In the full report, you will find:

  • All core chapters, including frontline voice, digital and AI adoption, and wellbeing.
  • Detailed statistics and cross-year comparisons.
  • Case studies from retailers including M&S, Asda, Primark, JD Sports, Currys, The Entertainer, Lush, Holland & Barrett, Boots, John Lewis, Sephora and more.

You can read the full report Talking Shop 2026 report, in partnership with Retail Week, here.

Alongside the report itself, this blog series takes a closer look at the findings chapter by chapter, with a particular focus on what they mean in practice for workforce management leaders. That includes the operational implications, the patterns behind the data, and the actions leaders can build into workforce strategy, communication and planning.
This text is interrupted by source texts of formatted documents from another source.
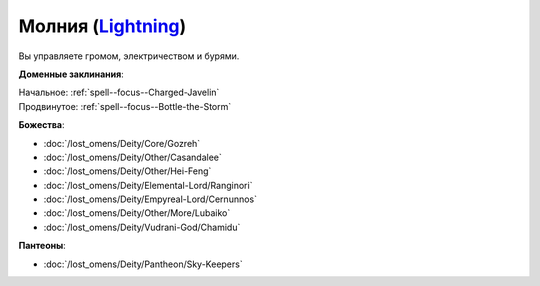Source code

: .. title:: Домен молнии (Lightning Domain)

.. rst-class:: domain
.. _Domain--Lightning:

Молния (`Lightning <https://2e.aonprd.com/Domains.aspx?ID=47>`_)
=============================================================================================================

Вы управляете громом, электричеством и бурями.

**Доменные заклинания**:

| Начальное: :ref:`spell--focus--Charged-Javelin`
| Продвинутое: :ref:`spell--focus--Bottle-the-Storm`


**Божества**:

* :doc:`/lost_omens/Deity/Core/Gozreh`
* :doc:`/lost_omens/Deity/Other/Casandalee`
* :doc:`/lost_omens/Deity/Other/Hei-Feng`
* :doc:`/lost_omens/Deity/Elemental-Lord/Ranginori`
* :doc:`/lost_omens/Deity/Empyreal-Lord/Cernunnos`
* :doc:`/lost_omens/Deity/Other/More/Lubaiko`
* :doc:`/lost_omens/Deity/Vudrani-God/Chamidu`


**Пантеоны**:

* :doc:`/lost_omens/Deity/Pantheon/Sky-Keepers`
If you want the complete research view, start with the full report.

FAQs

 

Why is frontline communication important in retail?

Strong frontline communication helps retail businesses improve operational consistency, employee engagement and customer experience. When store teams receive clear updates and can share feedback easily, retailers are better able to execute change, maintain standards and respond quickly to issues on the shopfloor.

How does poor communication affect retail store performance?

Poor communication can lead to missed tasks, inconsistent execution, slower adoption of new processes and lower employee engagement. In retail environments, communication gaps often affect customer experience, sales performance and operational efficiency across stores.

What can workforce management leaders do to improve frontline communication?

Workforce management leaders can improve communication by creating clearer two-way feedback channels, giving store teams better access to tools and information, involving employees in operational changes and ensuring updates are practical and easy to action at store level.